Efficient Documentation Using SQL Grammar Diagrams

(Also published on the Cockroach Labs Blog.)

As CockroachDB approaches beta, user documentation has become increasingly important, and one of the meatiest requirements is documentation of our SQL implementation. For inspiration, I researched how other databases have documented SQL. The most effective example I found was SQLite’s grammar diagrams.

These diagrams feature easy-to-understand railroad diagrams showing the possible options for a SQL statement. Compared to a text representation, these visual diagrams give users an intuitive way to explore the grammar and discover features.

Converting Grammar into Images with Yacc and EBNF

There are various programs that can take a well-specified grammar file and convert it into images. Of the ones I saw, I was most impressed with the Railroad Diagram Generator. It produces linked SVG images that can easily be embedded into a web page and manipulated. However, this generator requires input in EBNF form. The CockroachDB grammar is defined in a yacc file, from which the yaac program generates source code that parses SQL. As yacc has a specified format, it is straightforward to parse and convert to EBNF. One program that does this is yyextract from the cutils package on many Linux distributions. yyextract produces just BNF files. But with some short regexes, it was possible to convert our sql.y into a valid EBNF file that the generator could understand.

Inlining and Simplification AKA Documentation for Humans

With the proof-of-concept complete, I had much more work left to make these diagrams useful to humans. We now had one huge HTML page with every possible option, but what we really needed was something similar to what SQLite provides: a single image that displays top-level, useful information with options to go deeper. Taking ALTER TABLE as an example, it was clear where this would get tricky. ALTER TABLE contains a reference to alter_table_cmds, which allows any number of alter_table_cmd references separated by commas. That’s at least three different statements just to figure out what ALTER TABLE can do. Instead of clicking through to each of those, the useful ones should be inlined into the top ALTER TABLE statement. That is, instead of a referencing other statements, they should be included directly. I accomplished this by writing my own parser for EBNF, parsing the output of yyextract, modifying it, and then feeding it into the diagram generator. This reduced the depth of the statements and made them much more usable. I worked in other helpful simplifications as well. For example, I used a simplification rule to convert awkwardly-defined lists into a nice form with a feedback loop.

However, there are other simplifications I would still like to implement. For example, many statements have IF EXISTS expressions. Currently, these statements have two expressions: one with and one without the IF EXISTS clause. A simplification that combines these two expressions into one would further reduce the complexity of some diagrams.
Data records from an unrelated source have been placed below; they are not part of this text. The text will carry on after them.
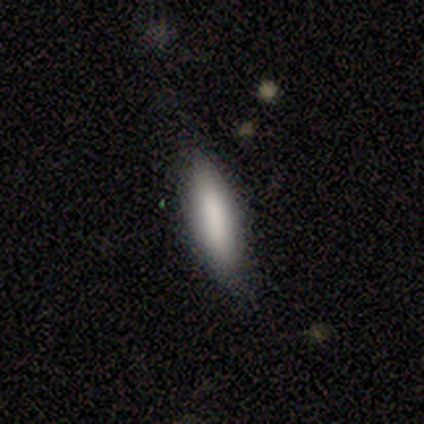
A smooth galaxy with no disk features (60%) that is in between round and cigar-shaped (67%).

Vote fractions:
- Smooth or featured? smooth: 60% / featured or disk: 20% / star or artifact: 20%
- How rounded? in between: 67% / cigar-shaped: 33% / round: 0%
- Merging? none: 100% / minor disturbance: 0% / major disturbance: 0% / merger: 0%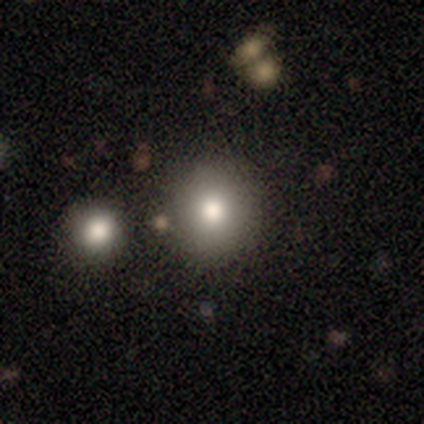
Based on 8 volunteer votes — A smooth galaxy with no disk features (62%) that is round (100%). Merging: none (86%).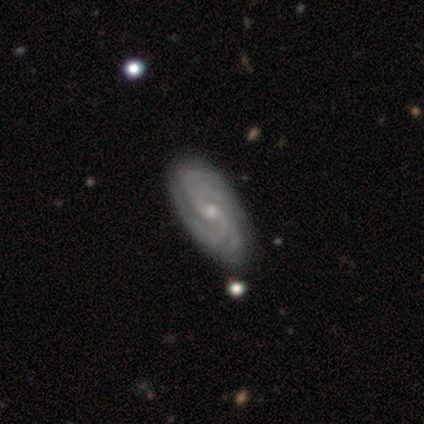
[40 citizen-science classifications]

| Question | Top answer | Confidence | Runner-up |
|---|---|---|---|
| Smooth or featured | featured or disk | 98% | star or artifact (2%) |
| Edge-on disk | no | 97% | yes (3%) |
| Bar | no | 47% | weak (45%) |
How to Diagram Unimplemented SQL Statements

As CockroachDB is a new project, many esoteric or difficult parts of the full SQL grammar are not yet implemented. We allow for them in our parser, but they will always produce an error describing them as unimplemented. We want our documentation to be accurate and concise, not cluttered with notes about whether something displayed works or not, so we want to filter unimplemented expressions out of our generated diagrams. The yyextract tool used in the initial proof-of-concept outputs all of the parsing rules listed in the sql.y file, but not their implementations (or lack thereof). Thus, we needed a yacc parser that allows us to fully inspect the grammar. I was not able to find a Go package that could successfully parse our sql.y file. The Go tool itself has a yacc parser and generator, but it is translated from a C program and was not built for this kind of inspection. Yacc is not a complicated language, so it made some sense to build a custom parser ourselves. I used the Go text/template/parse package as a boilerplate, and modified it to produce a yacc AST. With the parsed yacc file in memory, it was possible to remove any expressions that were marked unimplemented as well as statements containing only unimplemented expressions.

Summary

These tools allow us to automatically generate all of the SQL diagrams in our documentation. We have a document describing the full grammar, as well as smaller pages listing single statements. All diagrams link references to the full grammar, making it simple to explore. The code for this is in our repository. Now, anytime we modify the SQL grammar to add a new feature, all the diagrams can be regenerated with a single command.